## Your task
Revise the records below by replacing each "phylum" with "division" and leaving all other text unchanged. Omit the pictures from your output.

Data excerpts
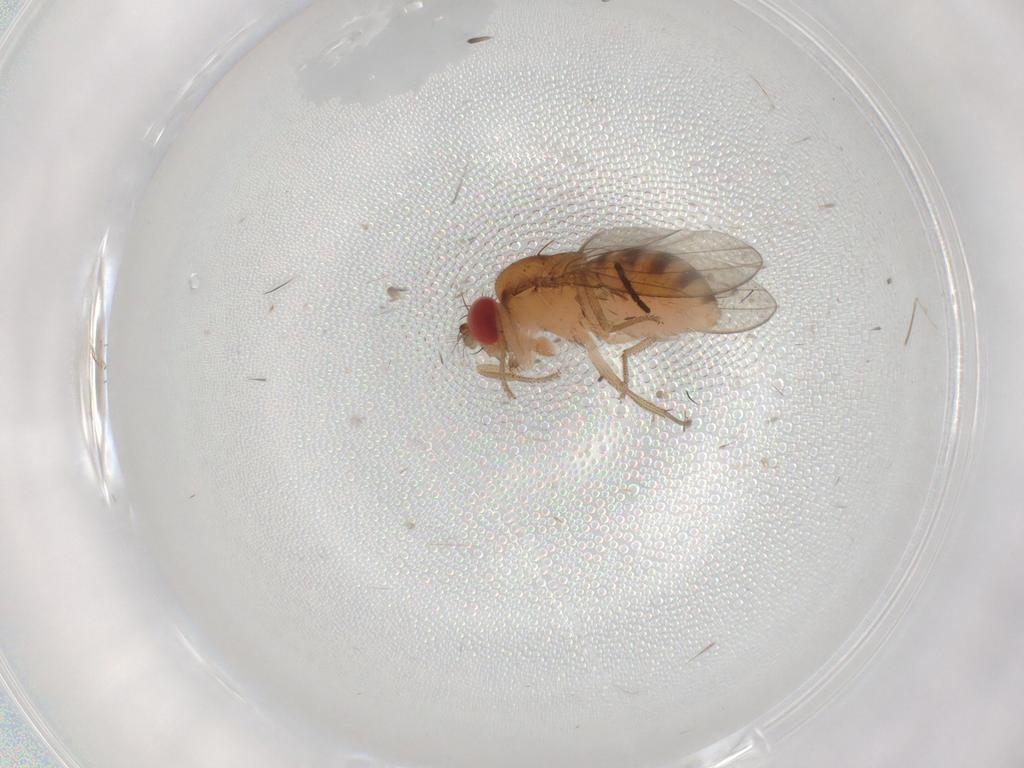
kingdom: Animalia
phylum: Arthropoda
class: Insecta
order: Diptera
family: Drosophilidae
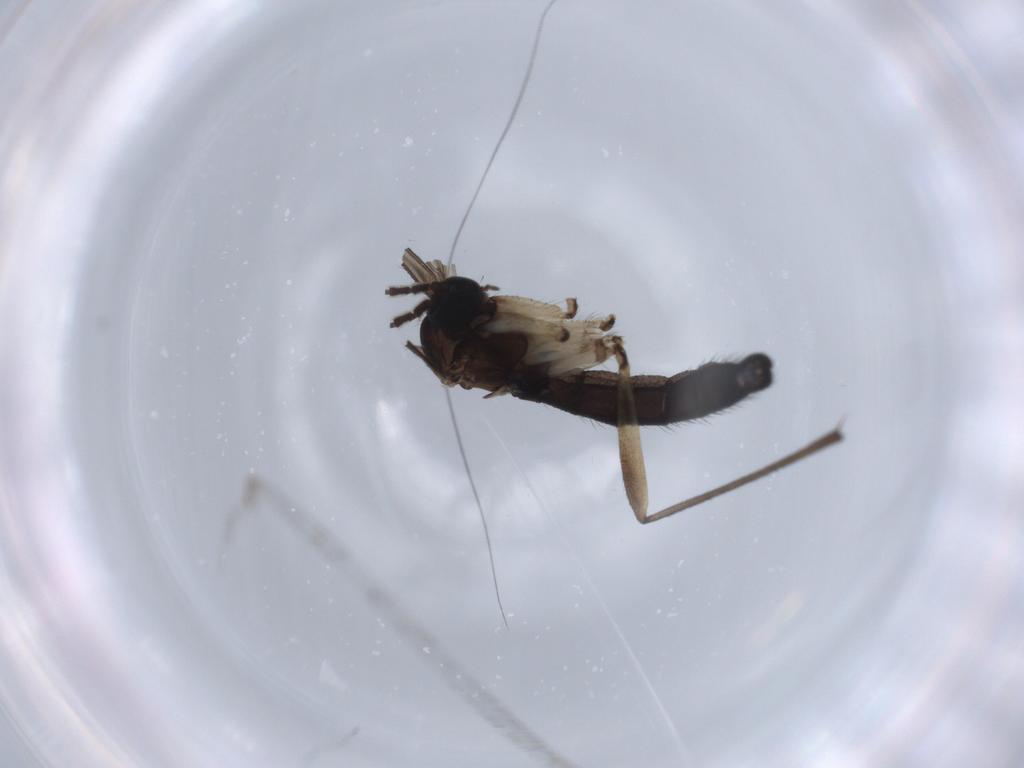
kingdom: Animalia
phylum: Arthropoda
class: Insecta
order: Diptera
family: Sciaridae
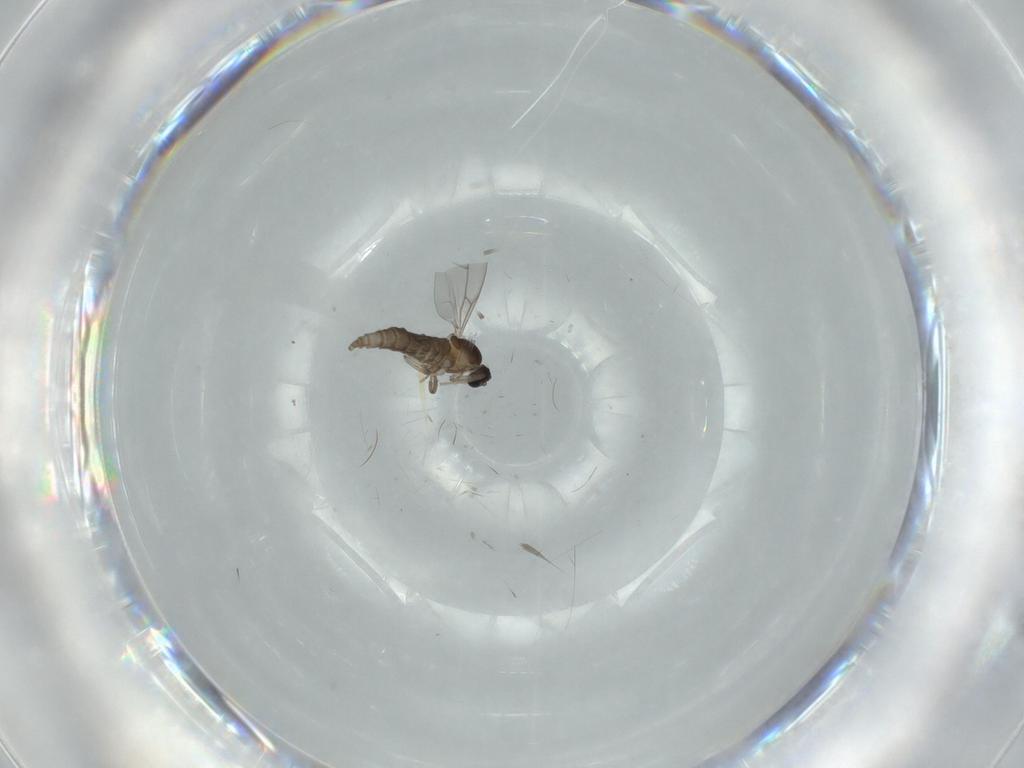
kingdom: Animalia
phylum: Arthropoda
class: Insecta
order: Diptera
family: Cecidomyiidae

## Output of the task
kingdom: Animalia
division: Arthropoda
class: Insecta
order: Diptera
family: Drosophilidae
kingdom: Animalia
division: Arthropoda
class: Insecta
order: Diptera
family: Sciaridae
kingdom: Animalia
division: Arthropoda
class: Insecta
order: Diptera
family: Cecidomyiidae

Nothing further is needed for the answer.